Vocation Story: Father David – “A moment of sharing”

“I was born in Chicago and grew up in a small town in Wisconsin, Jefferson.  I was baptised in the Lutheran Church and it wasn’t until in college, studying art and design that I began to reflect more seriously about what I believe which ultimately led me to joining the Catholic Church”. Father David Bohnsack, tells us about his experience in different countries.

I was always keen on following social issues of the day, something I learned from my parents, and it was during my first “real” job designing the landscaping for a complex of new condominiums that the situation of homelessness became prominent to me. I began volunteering at a homeless shelter and soup kitchen in downtown Chicago and that is where I met the Comboni Missionaries.

There were students studying theology who occasionally came to help out at the shelter. We struck-up a friendship and my interest in the Church’s mission was kindled. This was also the moment of the untimely death of my mother which made me contemplate deeply the meaning of my life. My thoughts of helping out the missions turned to the desire of becoming a missionary myself.

I entered the Comboni formation in the Autumn of 1986 and finished my studies in Rome. I was ordained on August 6th, the feast of the Transfiguration in 1994 and I witnessed a transformation also in my family members, many who had not understood my decision to become a missionary priest, afterwards becoming great supporters.

I was first sent to Egypt for two years studying Arabic, in view of working in Christian-Muslim relations and then moved to the Sudan where I spent 10 years in a parish of Darfur, a region of western of the country.

The parish was huge, from the centre town of Nyala, I would travel 500km to the north and another 500km to the south to visit 136 villages where Christian communities were forming.

The humanitarian situation became increasingly worse, but it was countered by a great receptivity to the Gospel.  I remember Easter celebrations with no less than 2,000 adult baptisms in the parish. What I experienced and lived, of the faith I witnessed in the people there, is forever inscribed in my heart. I see that it was a time of providence, those who had lived in very remote places, never having contact with the Church, escaping war in the south of the county, were coming to settle on the outskirts of villages in the west where we missionaries were visiting and, in a few cases, where we had not yet visited.

One day a man came to the church compound in Nyala, for example, he said he was a catechist who had prepared a group for baptism, could we please come. I had never heard of his village before and so, together with two other catechists of the parish, he showed us the way. We stayed with them two days, examining everyone in the community, nearly 300 adults, to see that they knew the basics of the faith, which they did.

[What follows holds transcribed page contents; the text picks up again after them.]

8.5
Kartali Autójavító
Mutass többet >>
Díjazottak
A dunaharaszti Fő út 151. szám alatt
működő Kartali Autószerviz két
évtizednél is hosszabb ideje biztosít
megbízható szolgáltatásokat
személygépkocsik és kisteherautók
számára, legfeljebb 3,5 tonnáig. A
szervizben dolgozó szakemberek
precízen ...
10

The surprise for me was on the day of baptism, when the catechist who had come to search me out, was the first in line to be baptised as he was not yet Christian. He was one of the few who could read, he came across a catechism written in his language of Dinka and had taught it to all the others!

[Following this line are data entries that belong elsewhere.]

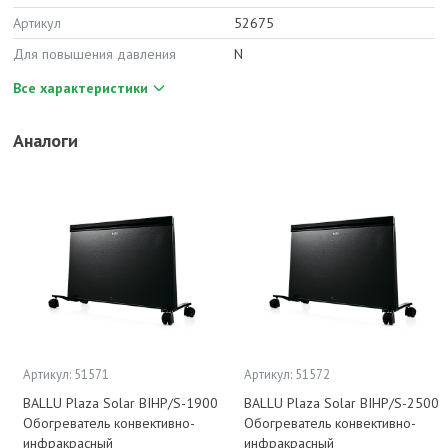
Артикул
52675
Для повышения давления
N
Все характеристики
Аналоги
Артикул: 51571
Артикул: 51572
BALLU Plaza Solar BIHP/S-1900
BALLU Plaza Solar BIHP/S-2500
Обогреватель конвективно-
Обогреватель конвективно-
инфракрасный
инфракрасный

From Sudan I took part in an organised sabbatical we call the “Comboni Year” in Mexico, followed by a 5-year period of service in my home province of North America. In practical terms, it was impossible for me to get a visa to return again to the Sudan and my sights turned to Latin America.

In 2011, I left for Ecuador, the town of St. Lorenzo along the northern border with Colombia. This area has a particularly interesting history, predominantly Afro-descendants who had escaped to the mainland from a ship- wreck off the coast and so they were taken from their homeland but had never been enslaved. It remains however a challenging and violent area with illegal mining destroying the environment and constant homicides due to the cross-border trading of drugs, arms and human trafficking too is prevalent. I never celebrated so many funeral masses, some months there were more than 30.

However, my thoughts of Africa and a desire to return there never left me, and in 2014 I was assigned to Chad. My centre was in the town of Abeche, in the northeast of the country, it actually extended to the border of Sudan and connecting to what was my parish of Darfur.

Many Muslims escaping the war in Darfur came to Chad around 2003 and still live in camps there today. I was invited to visit a camp one day and in asking how many people lived there, was told there were 90,000. That is  but one of the many refugee camps in Chad. There is an estimated 240,000 people who have not been able to return to their homeland in Darfur due to the continued unrest in the area.

In Abeche there is a youth centre in the church compound set up with a library offering various activities, lectures and classes open to both Christians and Muslims. The Christians in this area of the country make up only 1% of the population. That actual dialogue exists with our Muslim brothers and sisters is debated and I’ve experienced the difficulty to organise a meaningful day of “leaders” (priests, imams and pastors) to come together for a moment of sharing.

With Christian and Muslim youth, however, those in their teens and early twenties, we have been able to organise and encourage encounters where they share their hopes and dreams for a better future together with original poems and songs as well as performing skits that can touch sensitive issues with humour. Despite the many difficulties in dialogue with Islam, there are small steps being taken in Chad, of sharing and of mutual respect, not grand undertakings that “make the news” but that none the less have an effect and are important.

I am now entering another phase of my missionary journey arriving in the United Kingdom, I come with enthusiasm to face new challenges, sharing my faith, as well as knowing something more of the lands of my ancestors.